The scent of my body has remained for centuries.
* * *
The scent of my body rose and filled the car. The people in it started coughing. I coughed too, and the dust of my breath reached the driver’s mirror. He pulled his head back and turned toward me in anger.
I knew he couldn’t understand my features. They had lived through centuries. Today they have the city’s scent. Everyone coughed again. I coughed too, and my heart stopped beating before I reached the place where the incident happened. My body had become unidentifiable.
Everyone was scared and filled with shame. They started exchanging glances with each other. When we got to the scene of the crime, the man sitting next to me opened the door and threw me out on the ground. The car took off quickly.
I stretched out on the ground, and before closing my eyes and passing out, I realized that I was the woman who was found murdered. My grandmother’s voice was ringing in my ears and my scent covered the whole place.
The scent of the city covered my outstretched body.
Originally written in Arabic.
Sails on the Sidewalk
by MARIE TAWK
Sin el Fil
She went up the stairs, careful as usual not to stumble on the broken steps. It’s a long walk up to the sixth floor. She put the bags she was carrying on the landing to rest a little. She leaned against the edge of the big wrought-iron window that’s cracked in more than one place. Electricity lines hung suspended and sagging between the buildings. A drab flock of pigeons flew near the cypress tree that soared up above the buildings. Desiccation had begun to grip it from the top and some of its branches were dead. Will this affect all of its branches or will it endure in the same condition it has been in for the past few years? Why had she never noticed this before? She felt a sudden fatigue; she had to hurry up and prepare dinner.r />
It was a worthy occasion. She was going to talk to Farid about everything. (She liked to pronounce his new name, not what he called himself as a child but what he did now after coming back from Australia: Freddy. This was nicer, it made her feel that he’d become a new person.) She was going to talk to him about their life together, and she would try to come closer to his world because the few memories that she’s preserved of him have become cloudy. All that she can recall is his beaming smile, which bewitched all the young women, and his huge, round, black eyes that added magic to it. She also remembered how he came back happy after watching a scary film in which the heroine, who he said resembled her, had been hanged. She asked him why he was happy about her death projected onto the big-screen heroine—did he hate her that much? He didn’t reply. She also didn’t forget his lightning-quick visit through Beirut, his insistence on seeing her, and how she couldn’t be bothered. She was completely absorbed in another world, a severely blind one. She then learned that he’d married a foreign woman soon after he’d come back, and they’d divorced four years later.
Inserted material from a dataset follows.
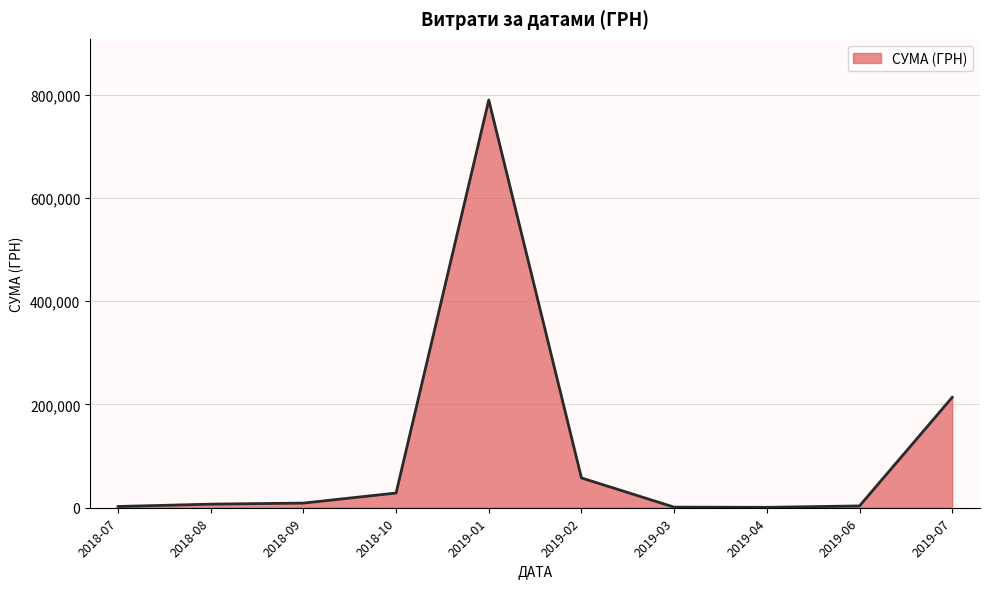

What is the maximum value shown in the chart?

789531.3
She opened the door. She headed into the kitchen to put the bags on the counter, then went back into the living room. White sheets covered the sofas, like it was wartime or summer vacation. After her father died, her siblings emigrated and her mother moved to the mountains, so the house was left to her free-ranging loneliness. She threw herself on the sofa. She felt dizzy, so she got up to open the window and take in a bit of air.
She wouldn’t ever again hear her father cough as he walks up the stairs. She was so used to hearing it, she couldn’t have known that this cough would become the portent of nothingness. She wouldn’t be anxious anymore because her father didn’t answer the phone all night long. She’d nap awhile then wake up a little panicked, dialing the number again and waiting for him to answer. In the morning, he would answer her call with his shaky voice, accompanied by a strangulated cough, saying that he’d gone to sleep early and didn’t hear the telephone ring. She later considered these the first signs of his imminent death, and also fully recalled the nerve-wracking waiting for Philippe—her ex-sweetheart—to respond at the other end of the line.